**Text segment**

# # # #

Status: 🚧 Work in Progress — Research project in active development.
A Retrieval-Augmented Generation (RAG) pipeline designed to handle code-mixed queries, transliterated inputs, and low-resource Indian languages — enabling faithful multilingual response generation across diverse real-world user inputs.
Existing RAG systems perform well primarily in English but fail when users query in Indian languages, mix multiple languages, or write phonetically (transliteration).
Example 1 — Kannada query, English document:
ಈ ಬೆಳೆಗೆ ಯಾವ ರಸಗೊಬ್ಬರ ಉಪಯೋಗಿಸಬೇಕು? (Which fertilizer should I use for this crop?)
The answer exists in an English government document — but current systems fail to retrieve it and respond faithfully in Kannada.
Example 2 — Code-mixed query:
"Meri crop ke liye konsa fertilizer use karoon?"

# # # #

**Extracted data**

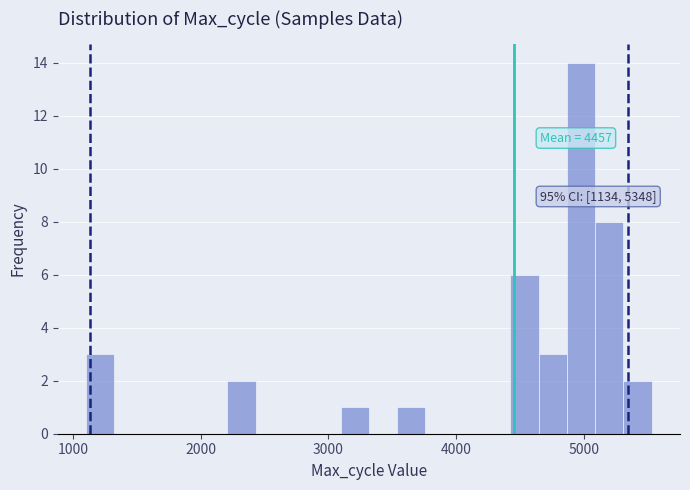

Read against the x-axis, roughly where is the centre of the tallest bar?

5000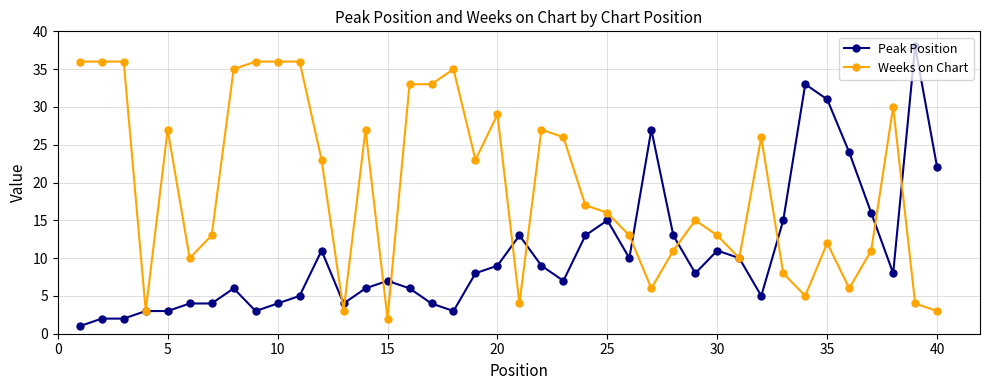

Which series has the largest total across all categories?

Weeks on Chart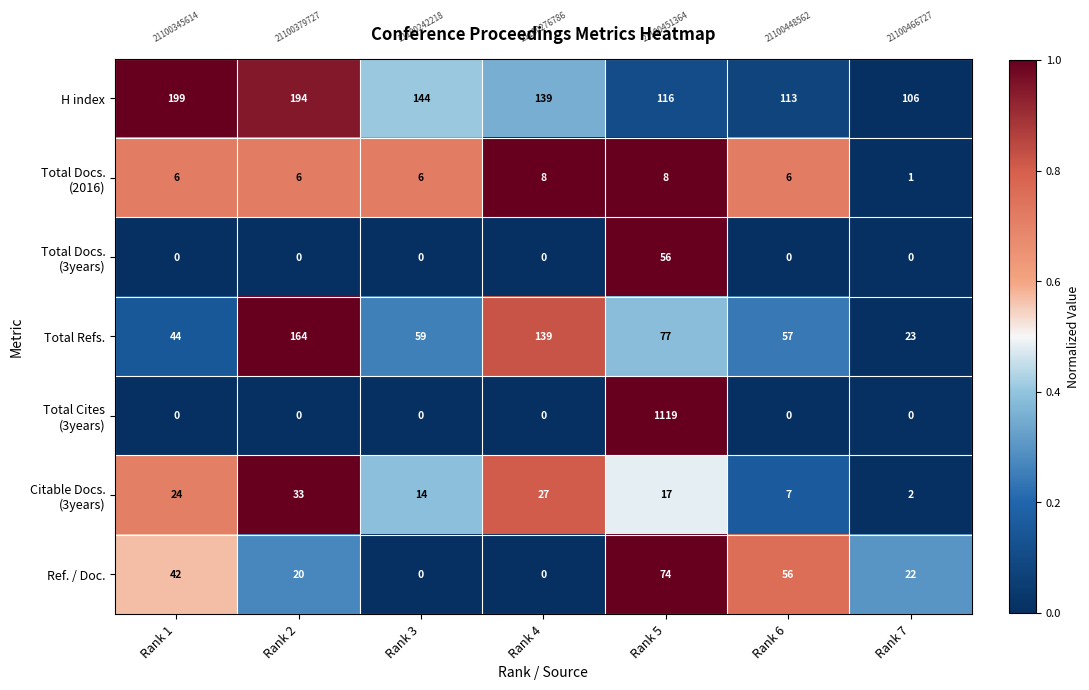

The Ref. / Doc. series shows 56 at Rank 6. True or false?

True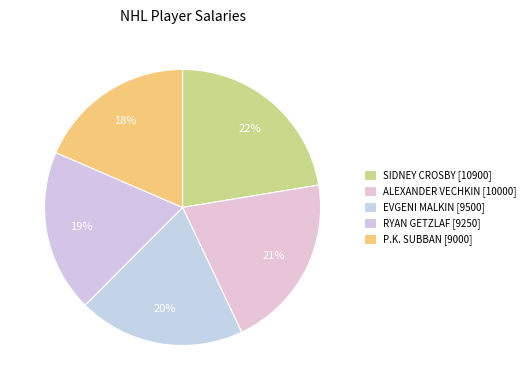

Which category has the biggest portion of the pie?

SIDNEY CROSBY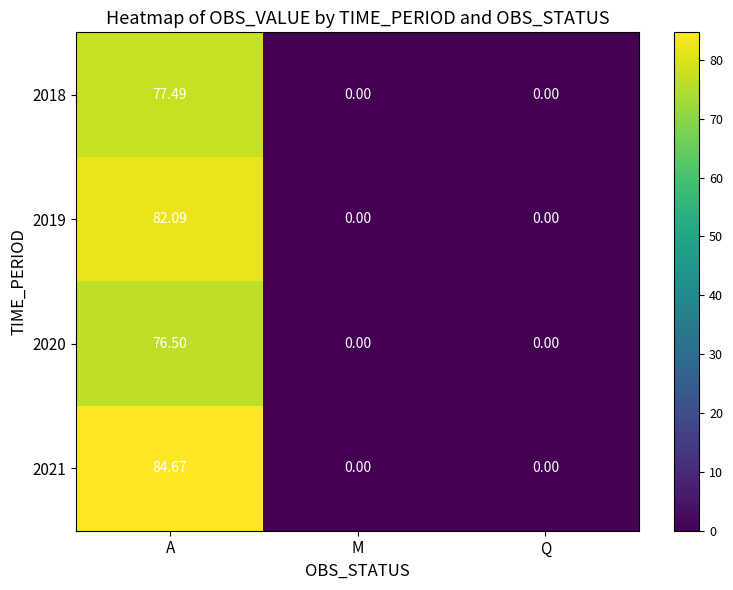

At which label does 2020 reach its peak?

A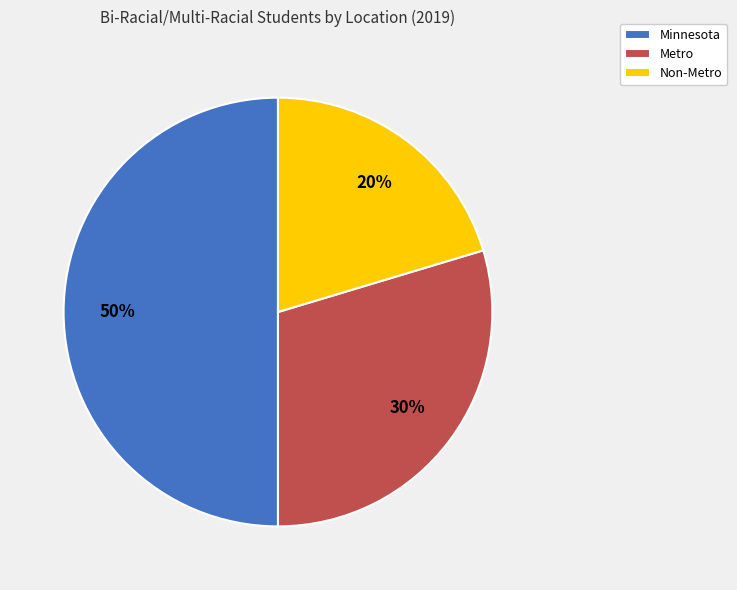

Do Minnesota and Metro together represent more than half of the pie?

Yes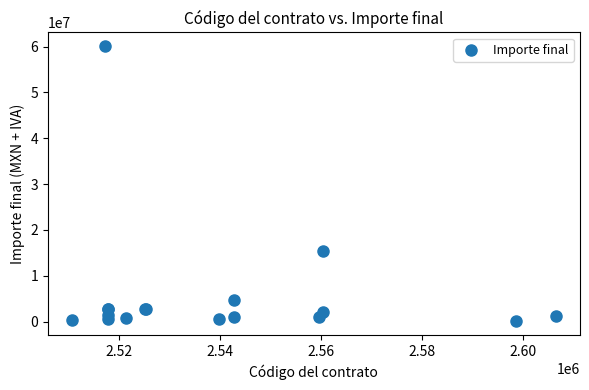

What Y value in the scatter plot is closest to 30055831?

15443048.7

# # # #

**Activities**
[1] Quote the RAG pipeline description from "A Retrieval-Augmented Generation" up to and including "for this crop?)".
[2] In the RAG pipeline description, where does the answer to the Kannada fertilizer query exist?

**Results in order**
[1]
A Retrieval-Augmented Generation (RAG) pipeline designed to handle code-mixed queries, transliterated inputs, and low-resource Indian languages — enabling faithful multilingual response generation across diverse real-world user inputs.
Existing RAG systems perform well primarily in English but fail when users query in Indian languages, mix multiple languages, or write phonetically (transliteration).
Example 1 — Kannada query, English document:
ಈ ಬೆಳೆಗೆ ಯಾವ ರಸಗೊಬ್ಬರ ಉಪಯೋಗಿಸಬೇಕು? (Which fertilizer should I use for this crop?)

[2] In an English government document.